Wednesday, February 23, 2011

Social Myopia and Wolves

Kyrgyz government recently announced its intentions to intervene if prices of 'important' commodities rise above the acceptable threshold. This policy will not only fail to achieve its stated objectives but also further exacerbate the shortages of vital commodities. The economists do not agree on many issues, but they all agree that price controls are ineffective, to say the least.

A simple theoretical economic reasoning suggests that price controls will create a wedge between the amount of good supplied and the amount that will be demanded. At lower prices, suppliers have incentives to reduce the amount of goods they will bring to the market and consumers will want to buy more than before. Effectively, the total amount of goods exchanged in the market place will be less than it had been before the price control. This reasoning seems pretty simple to understand, yet governments around the world still attempt to keep the prices artificially low. The real question is who gains from these policies?

Price control is not a novel concept. Historical records indicate that Roman Empire around the time of Emperor Claudius II engaged in massive debasement of the currency to finance large subsidies to welfare recipients that exceeded the productive capabilities of the empire. According to the Professor Prodromidis, the price of Egyptian wheat rose from 19 drachmas to 982 drachmas by the end of the third century. In 301 AD, Emperor Diocletian, who believed that higher prices were primarily caused by price speculations and conspiracy among suppliers to benefit at the expense of the 'good' citizens of Rome, imposed massive price controls on over 900 commodities.

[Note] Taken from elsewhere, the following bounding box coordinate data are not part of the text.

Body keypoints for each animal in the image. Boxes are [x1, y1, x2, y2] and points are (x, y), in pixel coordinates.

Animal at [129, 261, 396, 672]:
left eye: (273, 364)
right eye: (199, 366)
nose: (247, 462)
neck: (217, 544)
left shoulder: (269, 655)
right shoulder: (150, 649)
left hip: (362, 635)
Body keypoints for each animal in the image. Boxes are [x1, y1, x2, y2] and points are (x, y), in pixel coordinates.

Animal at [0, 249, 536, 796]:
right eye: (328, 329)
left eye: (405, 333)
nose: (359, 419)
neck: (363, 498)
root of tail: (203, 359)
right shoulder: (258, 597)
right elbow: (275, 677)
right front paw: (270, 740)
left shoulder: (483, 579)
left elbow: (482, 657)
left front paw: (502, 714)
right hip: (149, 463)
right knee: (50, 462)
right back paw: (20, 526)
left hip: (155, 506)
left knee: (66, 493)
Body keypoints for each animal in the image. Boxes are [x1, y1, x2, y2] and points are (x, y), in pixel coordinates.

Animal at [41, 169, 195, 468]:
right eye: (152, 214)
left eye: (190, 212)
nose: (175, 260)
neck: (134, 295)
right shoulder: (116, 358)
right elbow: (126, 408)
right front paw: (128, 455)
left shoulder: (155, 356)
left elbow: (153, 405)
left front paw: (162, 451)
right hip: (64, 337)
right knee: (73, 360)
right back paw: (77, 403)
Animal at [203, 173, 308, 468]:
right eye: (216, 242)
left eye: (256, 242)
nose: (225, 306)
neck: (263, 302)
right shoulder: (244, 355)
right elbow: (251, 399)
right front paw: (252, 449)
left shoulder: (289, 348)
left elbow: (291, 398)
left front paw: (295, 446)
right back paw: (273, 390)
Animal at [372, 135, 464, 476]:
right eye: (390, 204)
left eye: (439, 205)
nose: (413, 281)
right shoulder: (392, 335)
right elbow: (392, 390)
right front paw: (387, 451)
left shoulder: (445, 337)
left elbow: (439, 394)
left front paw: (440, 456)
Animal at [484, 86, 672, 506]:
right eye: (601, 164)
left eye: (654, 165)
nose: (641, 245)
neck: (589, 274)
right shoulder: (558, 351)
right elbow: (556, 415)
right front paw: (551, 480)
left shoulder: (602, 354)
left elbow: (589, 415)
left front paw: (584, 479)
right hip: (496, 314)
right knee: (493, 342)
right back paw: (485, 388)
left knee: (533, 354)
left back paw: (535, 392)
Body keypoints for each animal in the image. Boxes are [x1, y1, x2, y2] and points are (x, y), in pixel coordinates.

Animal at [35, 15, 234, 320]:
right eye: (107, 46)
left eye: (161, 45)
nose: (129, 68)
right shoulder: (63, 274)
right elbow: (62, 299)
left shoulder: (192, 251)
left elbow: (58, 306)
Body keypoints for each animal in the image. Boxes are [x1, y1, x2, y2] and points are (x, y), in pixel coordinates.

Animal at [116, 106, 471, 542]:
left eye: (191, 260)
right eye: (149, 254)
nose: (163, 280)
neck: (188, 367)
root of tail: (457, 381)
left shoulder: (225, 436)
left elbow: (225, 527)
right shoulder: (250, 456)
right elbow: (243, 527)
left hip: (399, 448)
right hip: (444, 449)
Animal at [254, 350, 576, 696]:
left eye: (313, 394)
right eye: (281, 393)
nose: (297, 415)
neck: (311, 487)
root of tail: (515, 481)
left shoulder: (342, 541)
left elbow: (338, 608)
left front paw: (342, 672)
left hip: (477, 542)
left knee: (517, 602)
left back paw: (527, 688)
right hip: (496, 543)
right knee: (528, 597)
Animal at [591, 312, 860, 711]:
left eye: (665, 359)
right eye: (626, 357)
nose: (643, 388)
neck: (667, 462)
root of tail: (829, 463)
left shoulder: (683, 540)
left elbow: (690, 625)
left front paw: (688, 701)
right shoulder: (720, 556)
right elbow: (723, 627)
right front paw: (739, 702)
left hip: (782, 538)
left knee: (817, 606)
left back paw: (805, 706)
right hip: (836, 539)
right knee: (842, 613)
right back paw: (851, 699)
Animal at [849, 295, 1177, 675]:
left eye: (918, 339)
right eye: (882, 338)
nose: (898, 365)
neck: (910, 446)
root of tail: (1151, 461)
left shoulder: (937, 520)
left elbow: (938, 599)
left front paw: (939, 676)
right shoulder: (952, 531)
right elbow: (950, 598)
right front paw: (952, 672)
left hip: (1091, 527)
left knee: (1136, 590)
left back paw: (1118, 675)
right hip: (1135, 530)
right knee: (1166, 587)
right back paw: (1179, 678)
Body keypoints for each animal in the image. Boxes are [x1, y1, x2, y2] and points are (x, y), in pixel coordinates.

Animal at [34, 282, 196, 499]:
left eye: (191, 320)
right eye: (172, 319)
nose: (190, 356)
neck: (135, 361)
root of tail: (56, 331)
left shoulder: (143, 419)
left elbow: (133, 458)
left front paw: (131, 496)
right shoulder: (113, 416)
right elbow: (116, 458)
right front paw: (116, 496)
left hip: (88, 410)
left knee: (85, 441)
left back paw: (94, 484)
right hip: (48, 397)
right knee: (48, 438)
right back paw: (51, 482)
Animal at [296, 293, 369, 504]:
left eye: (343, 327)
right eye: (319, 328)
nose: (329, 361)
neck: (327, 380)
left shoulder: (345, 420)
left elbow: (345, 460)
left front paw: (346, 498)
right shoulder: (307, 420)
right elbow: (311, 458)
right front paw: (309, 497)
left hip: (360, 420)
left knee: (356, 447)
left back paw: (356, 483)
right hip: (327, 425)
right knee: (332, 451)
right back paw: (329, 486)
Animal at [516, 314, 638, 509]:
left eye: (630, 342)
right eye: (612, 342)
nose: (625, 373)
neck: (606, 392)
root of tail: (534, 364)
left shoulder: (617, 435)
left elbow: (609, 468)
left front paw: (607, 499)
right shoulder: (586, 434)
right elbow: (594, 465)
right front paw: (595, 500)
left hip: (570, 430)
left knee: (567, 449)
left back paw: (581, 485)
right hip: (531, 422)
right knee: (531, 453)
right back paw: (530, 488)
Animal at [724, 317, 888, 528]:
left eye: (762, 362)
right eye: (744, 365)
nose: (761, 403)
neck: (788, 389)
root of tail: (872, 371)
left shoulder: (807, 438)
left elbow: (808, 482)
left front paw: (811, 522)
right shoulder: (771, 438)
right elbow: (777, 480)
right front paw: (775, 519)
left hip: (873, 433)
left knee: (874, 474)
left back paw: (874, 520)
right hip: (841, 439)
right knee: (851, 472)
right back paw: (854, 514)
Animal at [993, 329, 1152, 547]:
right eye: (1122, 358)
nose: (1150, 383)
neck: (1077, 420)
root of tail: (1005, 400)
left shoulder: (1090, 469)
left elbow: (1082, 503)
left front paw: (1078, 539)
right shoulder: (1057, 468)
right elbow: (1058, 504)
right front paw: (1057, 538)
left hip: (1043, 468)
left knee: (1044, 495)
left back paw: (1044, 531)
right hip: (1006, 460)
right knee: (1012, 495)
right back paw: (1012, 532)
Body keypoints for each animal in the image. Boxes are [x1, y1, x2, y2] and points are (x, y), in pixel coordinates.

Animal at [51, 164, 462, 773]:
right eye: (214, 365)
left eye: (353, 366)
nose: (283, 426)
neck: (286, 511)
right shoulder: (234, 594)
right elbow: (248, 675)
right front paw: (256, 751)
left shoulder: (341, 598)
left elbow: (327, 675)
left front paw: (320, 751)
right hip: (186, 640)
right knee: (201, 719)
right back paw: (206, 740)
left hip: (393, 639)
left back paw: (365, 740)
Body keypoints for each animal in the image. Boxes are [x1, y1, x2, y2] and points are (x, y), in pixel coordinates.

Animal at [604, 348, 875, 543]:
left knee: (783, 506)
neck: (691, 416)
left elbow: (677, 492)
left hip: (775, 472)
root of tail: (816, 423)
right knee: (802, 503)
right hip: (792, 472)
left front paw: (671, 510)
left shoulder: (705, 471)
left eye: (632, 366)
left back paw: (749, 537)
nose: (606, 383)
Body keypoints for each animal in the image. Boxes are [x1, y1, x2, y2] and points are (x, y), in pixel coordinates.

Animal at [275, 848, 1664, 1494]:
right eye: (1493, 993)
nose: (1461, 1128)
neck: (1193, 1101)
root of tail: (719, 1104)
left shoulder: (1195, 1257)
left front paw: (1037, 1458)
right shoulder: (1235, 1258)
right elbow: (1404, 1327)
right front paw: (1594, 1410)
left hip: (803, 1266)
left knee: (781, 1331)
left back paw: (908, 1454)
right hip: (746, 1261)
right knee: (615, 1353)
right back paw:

The results were less than encouraging: the markets were empty and many violators, often small time tradesmen with little political influence, were punished by horrific executions.

We do not need to delve into far past to understand the real consequences of price controls. Recently, Ethiopian government imposed price caps on primary food items in an attempt to bring the prices down to affordable levels and to fight the inflationary pressures. The results were repetition of Roman experience: empty shelves and more people joining the ranks of starving citizens.

Clearly, these policies do more harm than good. Then why do we see governments systematically employing price controls? Economists Pierre-Richard Agenor and Carlos M. Asilis investigated the historical episodes of price controls in Brazil, Argentina, Uruguay, and Israel and concluded that the immediate political gains to governments were overwhelming, even after controlling for the disastrous economic consequences of these policies.

Kyrgyz government is at the brink of another political reshuffling. Any means to 'buy' the constituents' support, especially if they are relatively easy to implement and their success is hard to assess, will be attractive policy options. These options may be politically feasible but they often have large and permanent economic costs. Mr. Bekov's recent bold claims that the government stands ready to intervene are nothing but a terrifying echoes from the past, Diocletian past of brutal persecution and empty shelves.

Wednesday, February 16, 2011

On Inflationary Concerns in Kyrgyz Republic

Here is an interesting graph that I made using EBRD data:

The question is why was the velocity of money so out of whack from 2002 to 2006? It is understandable why people decided to hoard cash in 2005 and 2006 (after the first revolt), but I am not sure about 2002 to 2004.

I've included Kazakh inflation rate to illustrate how closely Kyrgyz inflation rate tracks it (1999 and 2010 spikes are due to unusual M2 increases in KG relative to KZ money supply).